I mean, there's nothing stopping both claims from being true (to the extent they're empirically testable.) It could hypothetically be that social contagion and permissive doctors are allowing large numbers of cis children to ruin their bodies through transition followed by inevitable detransition, and that from a purely medical perspective the most effective way to prevent the suicide of enduringly trans children is to allow them to socially transition and take puberty blockers until adulthood when they can make the choice of whether to undergo hormonal therapy and cosmetic surgery. In that hypothetical world, the difficulty would be with separating cis children from trans children in a reliable way that minimized overall harm to both groups.

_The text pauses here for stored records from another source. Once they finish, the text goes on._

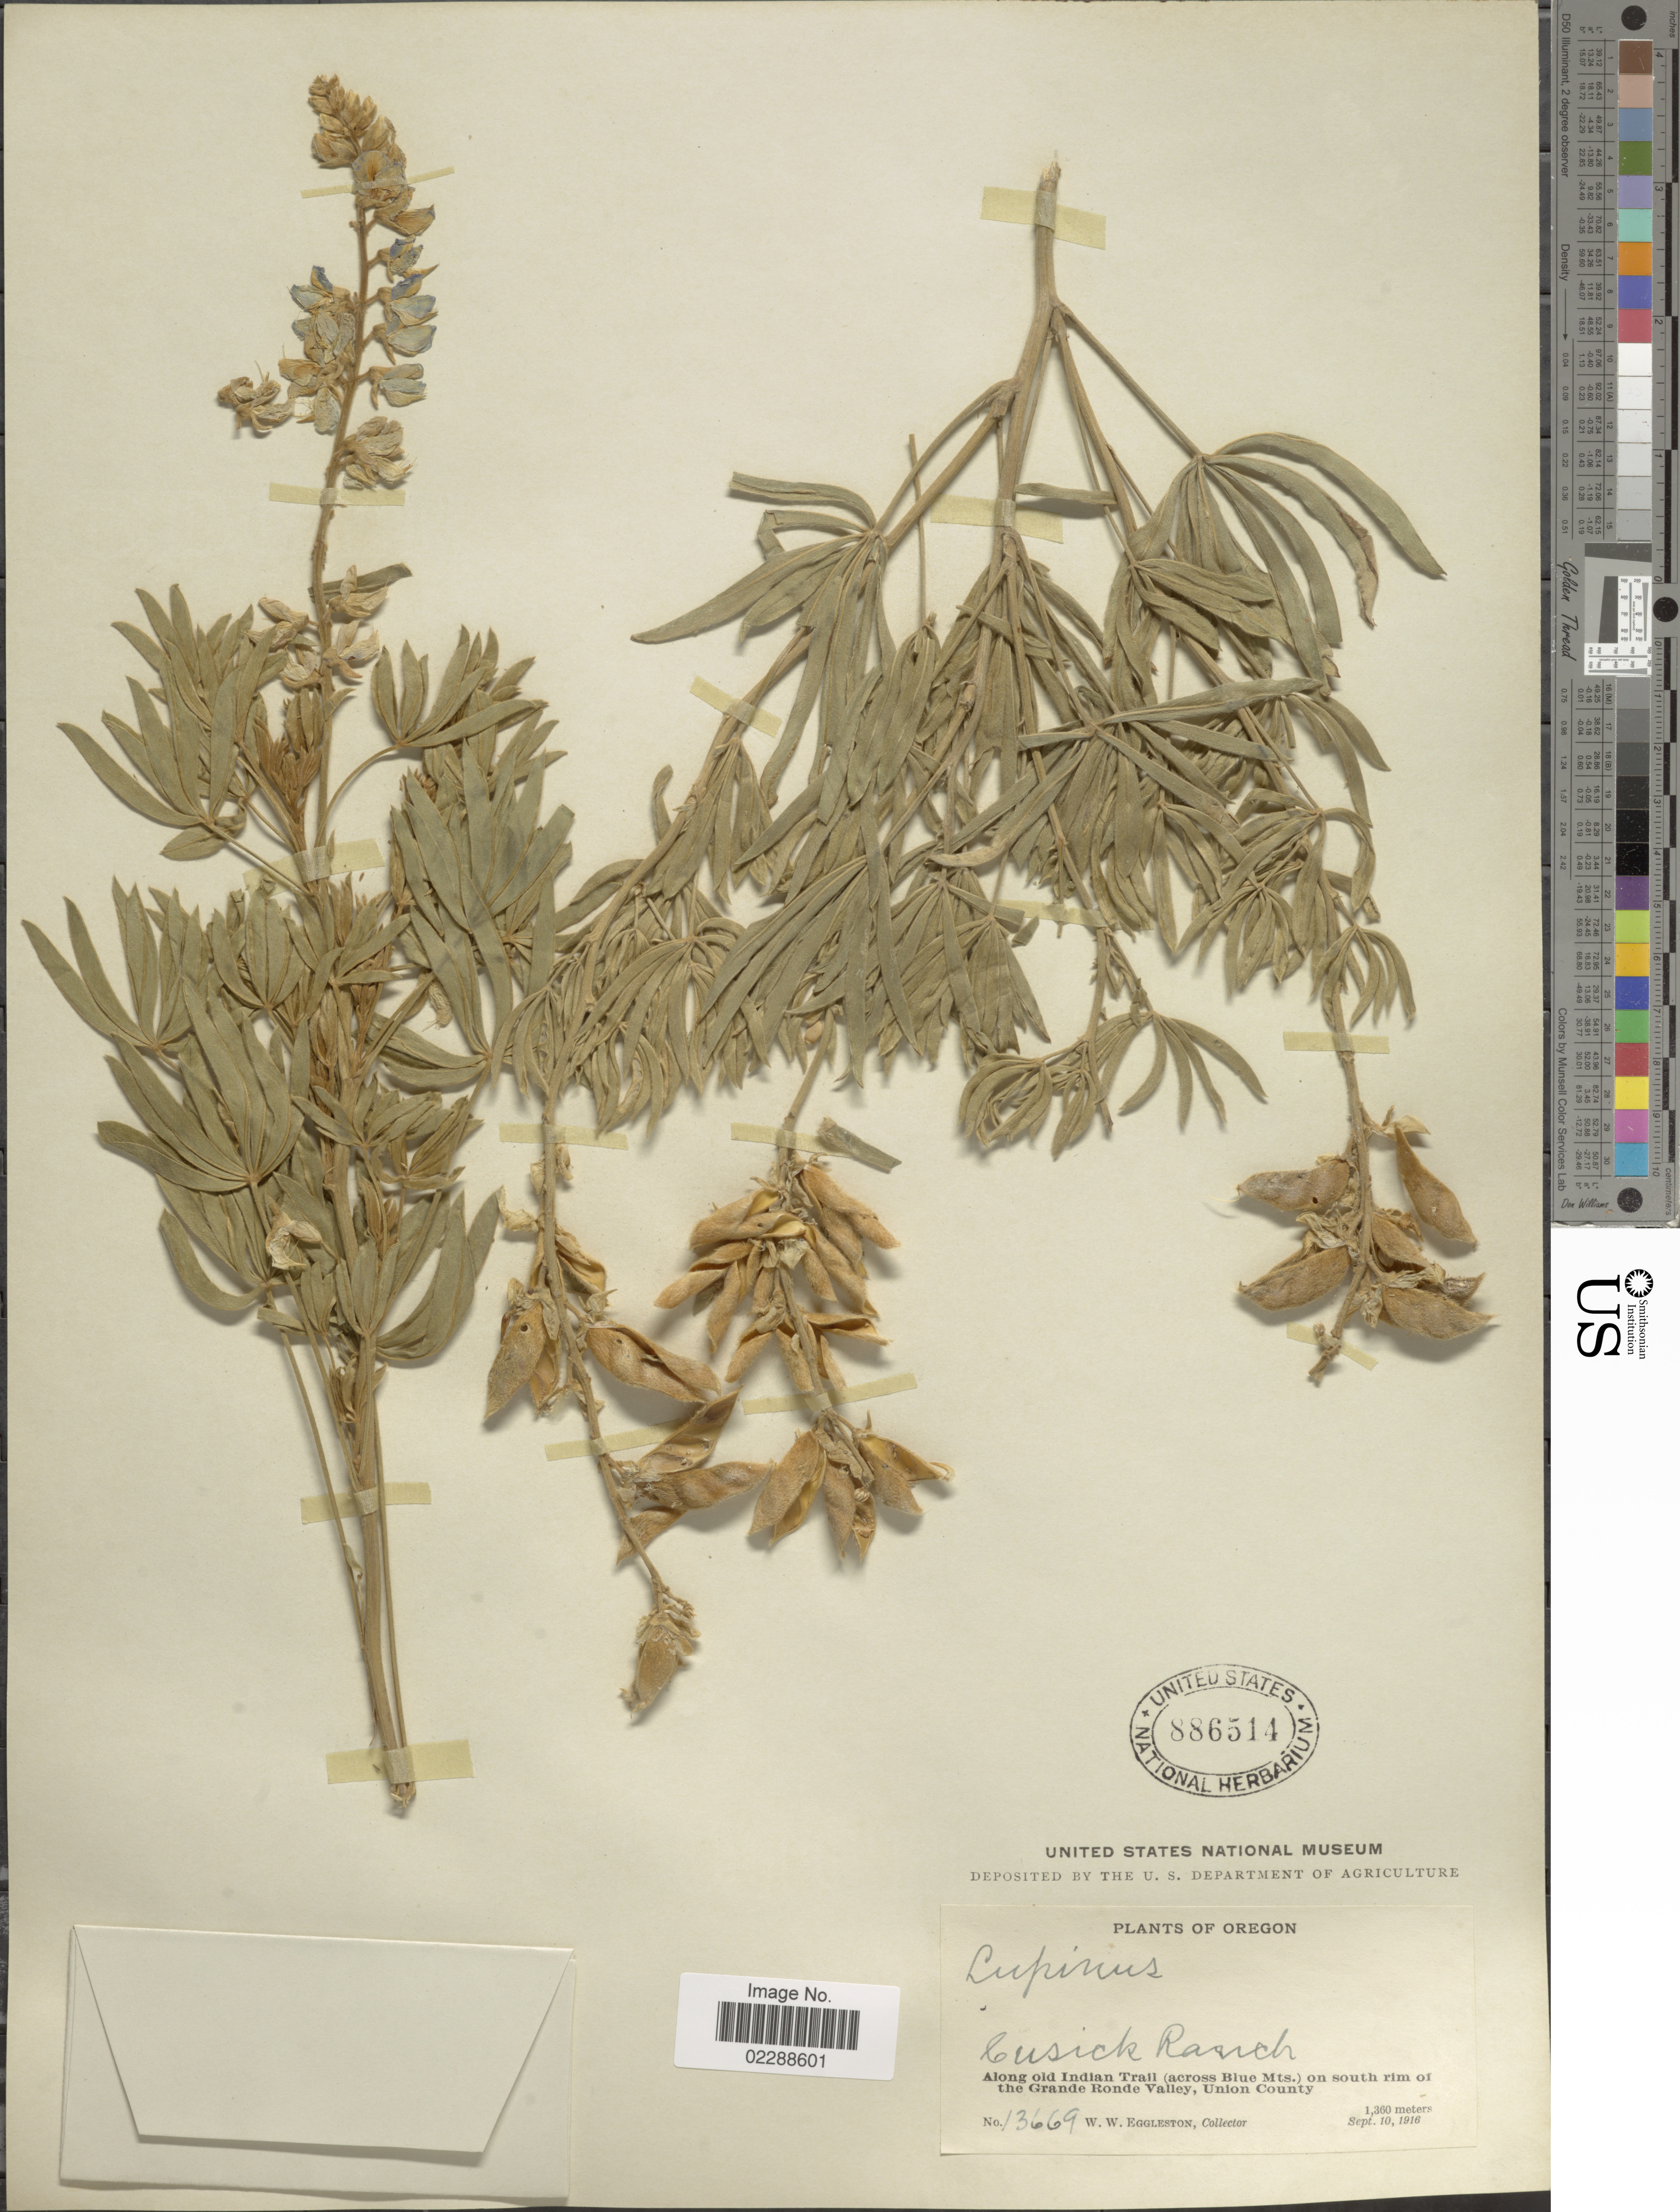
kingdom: Plantae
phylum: Tracheophyta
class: Magnoliopsida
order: Fabales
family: Fabaceae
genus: Lupinus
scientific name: Lupinus sp.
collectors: W. W. Eggleston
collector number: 13669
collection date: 1916-09-10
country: United States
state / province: Oregon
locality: Cusick Ranch, Along Old Indian Trail, (across Blue Mts.) on south rim of the Grande Ronde Valley, Union County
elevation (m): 1360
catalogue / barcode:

The empirical case can only solve so much without models of what is happening. The DSM-V's intro talks about how it models mental disorders, and it basically says that they are useful perspectives for treatment and not necessarily a single "real" disease with a known cause or set of causes. That is, ADHD is "real" to doctors using the DSM to the extent that it has been found that patients coming in complaining about a common cluster of issues, tend to have those issues resolved through a common cluster of treatments. And it's no different for gender dysphoria. When it comes to a gender dysphoria diagnosis today, there is no need for brain tests or an "intersex brain" hypothesis or anything more empirical than, "have they had 2 out of these 6 listed symptoms for at least 6 months?"
Because I believe in federalism as a way to achieve "laboratories of democracy", I support the ability of states like Tennessee to experiment with bans of various kind, regardless of whether I think the bans line up with good policy or not.
That said, I think it's a bit Quixotic to try to prevent all bad outcomes from a system. Law is always about trade offs.
There are a lot of traffic deaths in the United States every year, but it would be insane to limit the speed limit to 10 MPH on all roads, or to spend 100% of the national budget on reducing traffic deaths as much as is theoretically possible via human engineering. Instead, we make cars as safe as we can (within reason), make traffic laws as safe as we can (within reason), and build roads as safe as we can (within reason.) And then we accept that all of those decisions mean that a certain number of people still die in traffic every year.
I'm sure there's some level of regulation on trans medicine, cosmetic surgery, and abusable pharmaceuticals that makes a set of trade offs acceptable to most voters in a given area, but I doubt it would include many provisions for dealing with doctor shopping. I think you can get most of the "benefits" of such a law, by just making it illegal in the state, and not worrying about what rich people do to subvert the law.